Lawmakers are rarely asked to justify their support of these policies that cost far more lives than they save. However, there is a point at which this ratio feels unacceptably high to the majority of voters in a civilized society.
The most deadly practices
Perhaps the best way to save civilian lives is to limit the police use of so-called tactical responses that are the most likely to result in unnecessary deaths.
Comparing police killings and officer fatalities in the United States to the United Kingdom reveals some of these tactics and circumstances.
Fatal police shootings are exceedingly rare in the U.K. Americans were 403 times more likely than Brits to be fatally shot by police in 2013-14.
If British police survive the same types of situations without taking any lives, that suggests most killings in the United States under those circumstances are unnecessary.
Weapons that rarely kill police officers
Consider, for example, the estimated 663 people in the U.S. fatally shot while allegedly wielding blades or blunt objects since 2013. Such weapons have killed only nine U.S. police officers since 2008.
Police were not in any grave danger when they killed people like Lavall Hall, Mario Woods and Darrien Hunt – men who never raised their weapons.
British police recorded 26,370 violent knife crimes during the 2014-15 fiscal year, including those that threatened police. But British police have killed only one person armed with a knife since 2008. During that time, no British officers were killed by weapons other than guns.
American police fatally shot 53 unarmed people in vehicles in 2015. By contrast, since 2008, no British police have killed anyone to stop a threatening vehicle. During that same period of time, no British cops died because they failed to stop a vehicle.
In addition to unarmed motorists, American police killed about 200 completely unarmed people last year. This easily exceeds the total of those legally executed over the last five years.
This suggests that prohibiting the use of deadly force against people unarmed and fleeing, armed only with vehicles or armed with less dangerous weapons and not attacking anyone would make policing only slightly riskier while saving hundreds of lives over the next several years.

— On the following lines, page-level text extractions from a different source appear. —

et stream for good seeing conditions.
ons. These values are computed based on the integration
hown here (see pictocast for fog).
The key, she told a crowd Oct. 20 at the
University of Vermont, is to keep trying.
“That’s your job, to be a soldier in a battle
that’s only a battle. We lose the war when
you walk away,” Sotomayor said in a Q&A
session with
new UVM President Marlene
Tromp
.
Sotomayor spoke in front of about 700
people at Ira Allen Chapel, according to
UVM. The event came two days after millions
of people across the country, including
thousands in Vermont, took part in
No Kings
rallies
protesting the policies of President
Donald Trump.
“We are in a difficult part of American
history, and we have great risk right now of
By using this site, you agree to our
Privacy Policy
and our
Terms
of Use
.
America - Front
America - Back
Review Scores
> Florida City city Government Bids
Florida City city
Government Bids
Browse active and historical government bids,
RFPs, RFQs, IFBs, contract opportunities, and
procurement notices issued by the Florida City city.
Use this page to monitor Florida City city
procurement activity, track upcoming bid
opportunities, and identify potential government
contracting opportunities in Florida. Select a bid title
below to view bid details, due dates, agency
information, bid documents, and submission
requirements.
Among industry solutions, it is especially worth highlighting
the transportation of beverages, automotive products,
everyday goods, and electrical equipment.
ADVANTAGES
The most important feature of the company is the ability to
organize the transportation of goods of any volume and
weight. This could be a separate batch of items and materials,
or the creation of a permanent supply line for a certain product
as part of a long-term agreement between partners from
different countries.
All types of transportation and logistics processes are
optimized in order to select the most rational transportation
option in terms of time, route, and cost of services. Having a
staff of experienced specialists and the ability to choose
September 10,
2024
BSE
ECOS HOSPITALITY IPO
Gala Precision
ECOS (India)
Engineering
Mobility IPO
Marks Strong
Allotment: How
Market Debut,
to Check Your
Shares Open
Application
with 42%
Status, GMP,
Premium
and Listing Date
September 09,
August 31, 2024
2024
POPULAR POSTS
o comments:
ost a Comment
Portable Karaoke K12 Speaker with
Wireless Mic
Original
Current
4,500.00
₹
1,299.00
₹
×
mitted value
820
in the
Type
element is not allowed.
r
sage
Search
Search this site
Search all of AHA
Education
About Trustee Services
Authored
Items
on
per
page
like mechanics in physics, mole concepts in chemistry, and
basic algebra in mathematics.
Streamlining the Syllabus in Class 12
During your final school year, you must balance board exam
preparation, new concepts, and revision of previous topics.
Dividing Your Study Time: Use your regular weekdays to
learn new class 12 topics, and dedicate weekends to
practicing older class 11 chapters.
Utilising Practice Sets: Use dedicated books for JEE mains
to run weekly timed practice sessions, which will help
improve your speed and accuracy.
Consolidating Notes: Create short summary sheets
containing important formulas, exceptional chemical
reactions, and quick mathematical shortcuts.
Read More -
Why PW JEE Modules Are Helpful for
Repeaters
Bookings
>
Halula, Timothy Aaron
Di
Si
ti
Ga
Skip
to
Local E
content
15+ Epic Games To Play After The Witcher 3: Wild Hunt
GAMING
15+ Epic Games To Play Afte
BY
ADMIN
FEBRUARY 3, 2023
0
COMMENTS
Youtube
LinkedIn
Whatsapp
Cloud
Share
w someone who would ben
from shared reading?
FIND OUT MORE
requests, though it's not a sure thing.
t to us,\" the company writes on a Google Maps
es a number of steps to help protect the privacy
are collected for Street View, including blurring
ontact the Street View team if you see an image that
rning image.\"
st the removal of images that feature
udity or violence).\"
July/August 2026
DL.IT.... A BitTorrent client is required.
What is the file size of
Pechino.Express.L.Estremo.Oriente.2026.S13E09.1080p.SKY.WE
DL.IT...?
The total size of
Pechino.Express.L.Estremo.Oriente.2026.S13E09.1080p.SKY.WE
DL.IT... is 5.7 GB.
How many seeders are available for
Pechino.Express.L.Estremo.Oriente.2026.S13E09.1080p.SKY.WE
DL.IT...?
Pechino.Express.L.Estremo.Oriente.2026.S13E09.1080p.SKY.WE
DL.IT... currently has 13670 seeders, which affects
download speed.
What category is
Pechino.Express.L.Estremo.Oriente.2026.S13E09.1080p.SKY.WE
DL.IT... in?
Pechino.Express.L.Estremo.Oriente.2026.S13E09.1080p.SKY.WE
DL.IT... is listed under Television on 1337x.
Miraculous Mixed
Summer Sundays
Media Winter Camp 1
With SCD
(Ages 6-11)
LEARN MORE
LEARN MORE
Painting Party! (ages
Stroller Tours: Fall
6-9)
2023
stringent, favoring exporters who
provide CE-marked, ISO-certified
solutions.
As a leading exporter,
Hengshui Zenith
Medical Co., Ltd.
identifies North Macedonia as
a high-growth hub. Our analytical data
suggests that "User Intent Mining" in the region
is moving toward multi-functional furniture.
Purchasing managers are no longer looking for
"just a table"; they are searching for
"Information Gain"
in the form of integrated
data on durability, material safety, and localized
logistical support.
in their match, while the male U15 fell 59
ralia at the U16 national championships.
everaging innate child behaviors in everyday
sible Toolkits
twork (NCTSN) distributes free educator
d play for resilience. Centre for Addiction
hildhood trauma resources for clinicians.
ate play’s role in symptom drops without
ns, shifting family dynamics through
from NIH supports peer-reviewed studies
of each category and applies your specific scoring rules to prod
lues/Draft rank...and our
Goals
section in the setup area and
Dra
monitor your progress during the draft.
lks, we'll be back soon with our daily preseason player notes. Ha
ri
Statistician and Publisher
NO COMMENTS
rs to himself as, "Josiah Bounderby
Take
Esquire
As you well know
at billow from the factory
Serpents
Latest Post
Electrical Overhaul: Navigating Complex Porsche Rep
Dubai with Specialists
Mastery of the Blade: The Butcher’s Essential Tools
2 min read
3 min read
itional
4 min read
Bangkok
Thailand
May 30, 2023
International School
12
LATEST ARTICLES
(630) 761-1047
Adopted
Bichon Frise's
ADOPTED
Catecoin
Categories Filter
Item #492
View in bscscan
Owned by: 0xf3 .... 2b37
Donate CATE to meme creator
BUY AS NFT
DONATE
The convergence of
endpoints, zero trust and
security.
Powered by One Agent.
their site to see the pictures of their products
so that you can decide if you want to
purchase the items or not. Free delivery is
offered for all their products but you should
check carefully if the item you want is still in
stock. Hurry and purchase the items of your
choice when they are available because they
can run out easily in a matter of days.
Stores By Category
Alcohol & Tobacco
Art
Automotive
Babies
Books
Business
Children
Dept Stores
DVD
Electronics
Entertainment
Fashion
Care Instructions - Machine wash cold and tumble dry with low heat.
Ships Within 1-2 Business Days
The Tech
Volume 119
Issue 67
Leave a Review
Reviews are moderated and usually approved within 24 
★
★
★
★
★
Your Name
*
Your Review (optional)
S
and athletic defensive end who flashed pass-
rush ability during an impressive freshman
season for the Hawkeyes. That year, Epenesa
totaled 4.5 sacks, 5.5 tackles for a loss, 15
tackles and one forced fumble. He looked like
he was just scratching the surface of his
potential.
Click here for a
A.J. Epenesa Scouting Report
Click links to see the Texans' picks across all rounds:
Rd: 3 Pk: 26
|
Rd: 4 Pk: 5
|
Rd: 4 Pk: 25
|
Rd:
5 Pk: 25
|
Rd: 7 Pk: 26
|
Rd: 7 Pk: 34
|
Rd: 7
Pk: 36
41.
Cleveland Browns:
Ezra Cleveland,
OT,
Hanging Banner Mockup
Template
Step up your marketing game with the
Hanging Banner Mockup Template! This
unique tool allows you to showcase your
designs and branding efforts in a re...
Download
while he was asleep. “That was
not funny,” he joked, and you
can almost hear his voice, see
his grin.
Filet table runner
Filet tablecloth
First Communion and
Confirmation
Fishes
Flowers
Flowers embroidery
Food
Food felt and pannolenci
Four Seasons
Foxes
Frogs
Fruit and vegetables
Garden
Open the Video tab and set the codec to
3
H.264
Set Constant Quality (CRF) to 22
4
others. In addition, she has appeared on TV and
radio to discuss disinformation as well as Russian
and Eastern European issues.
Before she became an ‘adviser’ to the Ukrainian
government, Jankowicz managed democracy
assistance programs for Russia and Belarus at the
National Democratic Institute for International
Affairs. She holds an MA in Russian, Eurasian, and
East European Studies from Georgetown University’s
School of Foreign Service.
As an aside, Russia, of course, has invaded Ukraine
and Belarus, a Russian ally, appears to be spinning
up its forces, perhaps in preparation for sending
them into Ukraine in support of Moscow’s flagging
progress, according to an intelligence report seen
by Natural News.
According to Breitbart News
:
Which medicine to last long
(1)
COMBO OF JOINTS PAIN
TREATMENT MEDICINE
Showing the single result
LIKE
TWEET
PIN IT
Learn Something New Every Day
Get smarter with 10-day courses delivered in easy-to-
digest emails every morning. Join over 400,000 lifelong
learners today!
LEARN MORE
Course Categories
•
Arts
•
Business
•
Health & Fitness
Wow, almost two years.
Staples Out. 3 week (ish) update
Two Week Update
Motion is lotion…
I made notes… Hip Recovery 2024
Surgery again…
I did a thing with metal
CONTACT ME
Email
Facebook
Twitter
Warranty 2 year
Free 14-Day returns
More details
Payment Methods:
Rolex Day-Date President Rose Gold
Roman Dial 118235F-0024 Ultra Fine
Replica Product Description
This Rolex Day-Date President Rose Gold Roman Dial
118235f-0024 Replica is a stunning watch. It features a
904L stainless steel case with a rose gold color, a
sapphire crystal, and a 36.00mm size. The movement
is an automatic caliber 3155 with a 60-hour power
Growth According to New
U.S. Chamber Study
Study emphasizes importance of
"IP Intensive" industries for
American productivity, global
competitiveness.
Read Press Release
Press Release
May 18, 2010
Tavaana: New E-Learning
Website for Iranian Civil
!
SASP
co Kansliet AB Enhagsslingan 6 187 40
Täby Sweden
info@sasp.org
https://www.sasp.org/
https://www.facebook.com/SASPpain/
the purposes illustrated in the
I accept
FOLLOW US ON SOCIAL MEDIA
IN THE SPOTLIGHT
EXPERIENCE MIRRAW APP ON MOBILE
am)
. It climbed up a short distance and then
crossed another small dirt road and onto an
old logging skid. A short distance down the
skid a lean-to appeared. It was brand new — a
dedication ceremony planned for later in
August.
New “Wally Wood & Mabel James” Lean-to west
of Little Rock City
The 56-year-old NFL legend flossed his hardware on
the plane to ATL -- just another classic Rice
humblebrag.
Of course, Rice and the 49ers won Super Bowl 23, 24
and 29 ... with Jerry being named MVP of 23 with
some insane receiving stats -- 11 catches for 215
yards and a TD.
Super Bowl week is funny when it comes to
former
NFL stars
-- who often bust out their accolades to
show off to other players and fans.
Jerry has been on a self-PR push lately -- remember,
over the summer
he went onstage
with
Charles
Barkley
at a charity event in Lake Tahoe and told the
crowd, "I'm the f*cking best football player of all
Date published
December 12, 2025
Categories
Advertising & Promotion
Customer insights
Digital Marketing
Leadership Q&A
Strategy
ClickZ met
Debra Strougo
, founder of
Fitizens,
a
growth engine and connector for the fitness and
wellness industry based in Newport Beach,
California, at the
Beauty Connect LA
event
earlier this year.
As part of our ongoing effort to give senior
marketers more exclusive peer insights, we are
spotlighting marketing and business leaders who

The same logic applies to other potentially lethal “tactical responses” that can safely be outlawed – such as head strikes, chokeholds, and tasing people who are nonviolent, subdued or fleeing.
Fewer killings, better policing
Reform opponents are armed and ready. They will warn that modest reforms will chase good people from police work and increase crime, but the experience of countries with more restrictive deadly force laws suggests that’s not true.
Staunchly “prolife” police forces like Norway’s and Finland’s tend to enjoy more public trust and attract more upstanding recruits. Crime and arrests may decline under stricter deadly force rules, because better respected police should garner more legitimacy and cooperation.
Restricting deadly force will require investing more in police training and nonlethal weapons technology. A great source of funding is the billions of dollars that will otherwise be spent settling lawsuits stemming from unnecessary deadly force.
State and federal laws and police guidelines all give special consideration to police, because they put their lives on the line to keep us safe. But these laws are asking far more civilians to put their lives on the line in order to keep police safe. Such laws do not afford everyone “equal protection” and, therefore, require thoughtful and urgent revision.